The point of writing a story with an explorable big dumb object that yields fields of nothing different than what came before is not a one-to-one comparison to any real place. America, for example, is not culturally homogenous nor does it go on forever. But the ringworld represents an American fantasy of an ever-expanding but completely homogenized Western frontier. The colonist's dream is to turn every country into the old country. As Louis and Teela explore the ringworld, they not only see more of the same geography in perpetuity, they are also prepared to hear their own tongue spoken to them through the babelfish. No territory is new territory; no culture can't be immediately understood and enculturated. Thinking in terms of Baudrillard, the map has become the territory. No matter which direction you head, you already know what's there--you've already experienced the far West because it's exactly like the East or wherever else.

Consider the massive homogenizing project of turning all the planets in one's own as well as nearby star systems into a ringworld. All the backwaters and all the lonely, unknown, holy places are crushed and repurposed for the ringworld's continuous sameness. The ringworld is sprawl. It is American highways. It is the suburbs.

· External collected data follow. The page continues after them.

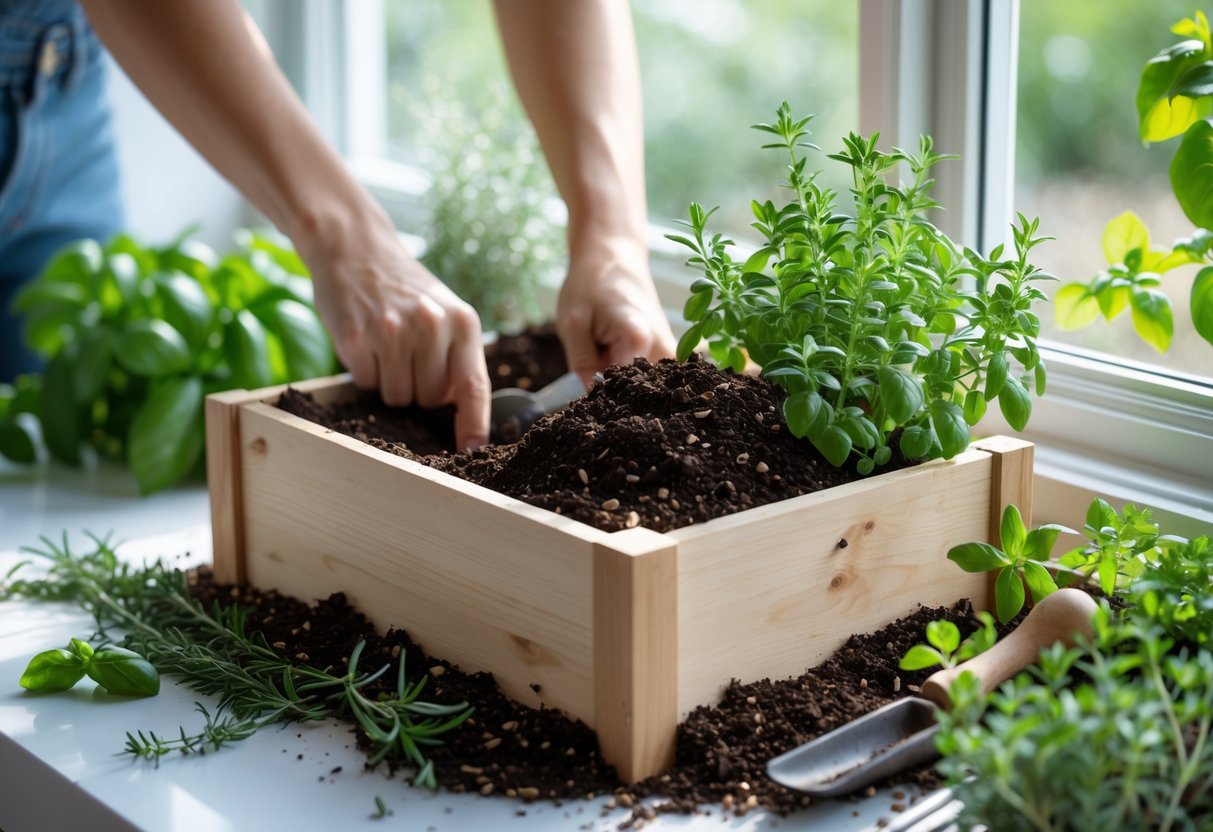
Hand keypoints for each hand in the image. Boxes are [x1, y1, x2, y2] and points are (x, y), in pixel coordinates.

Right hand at [295, 210, 490, 450]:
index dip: (474, 424)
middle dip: (419, 389)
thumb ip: (457, 356)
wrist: (356, 248)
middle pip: (430, 400)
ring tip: (387, 346)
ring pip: (397, 398)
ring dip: (391, 382)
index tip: (473, 451)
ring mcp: (392, 333)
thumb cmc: (406, 288)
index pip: (474, 387)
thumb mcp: (445, 311)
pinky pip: (367, 384)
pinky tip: (366, 342)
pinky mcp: (356, 339)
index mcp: (462, 322)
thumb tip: (458, 406)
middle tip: (408, 355)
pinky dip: (366, 372)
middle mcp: (431, 327)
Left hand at [556, 241, 675, 382]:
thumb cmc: (589, 284)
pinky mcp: (667, 351)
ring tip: (605, 350)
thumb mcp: (573, 323)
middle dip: (615, 391)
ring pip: (644, 387)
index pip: (622, 390)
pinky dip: (631, 374)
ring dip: (623, 382)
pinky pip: (650, 376)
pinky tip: (615, 351)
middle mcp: (663, 349)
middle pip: (638, 392)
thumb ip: (582, 364)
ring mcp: (670, 351)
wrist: (614, 256)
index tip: (586, 393)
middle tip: (594, 361)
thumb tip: (590, 402)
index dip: (601, 396)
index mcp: (640, 340)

Niven wrote this book during the Vietnam era, the age of making the world "safe for democracy." But the US has been trying to turn the Hanois and the Seouls of the world into Springfields for well over a century, beginning with the fin de siècle experiment in the Philippines. As a former colony of the British empire, we learned well how to play the colonization game. Similar to British schools in India, the US set up an schools in the Philippines with curriculum patterned after what was taught back home. If it wasn't at first clear that this education was indoctrination, the fact that the first teachers were soldiers should clears up any doubt. In practice, making the world safe for democracy is achieved by homogenizing culture, replacing regional customs, knowledge, and beliefs by reproducing American culture and American values. Our own world is ringed by American power.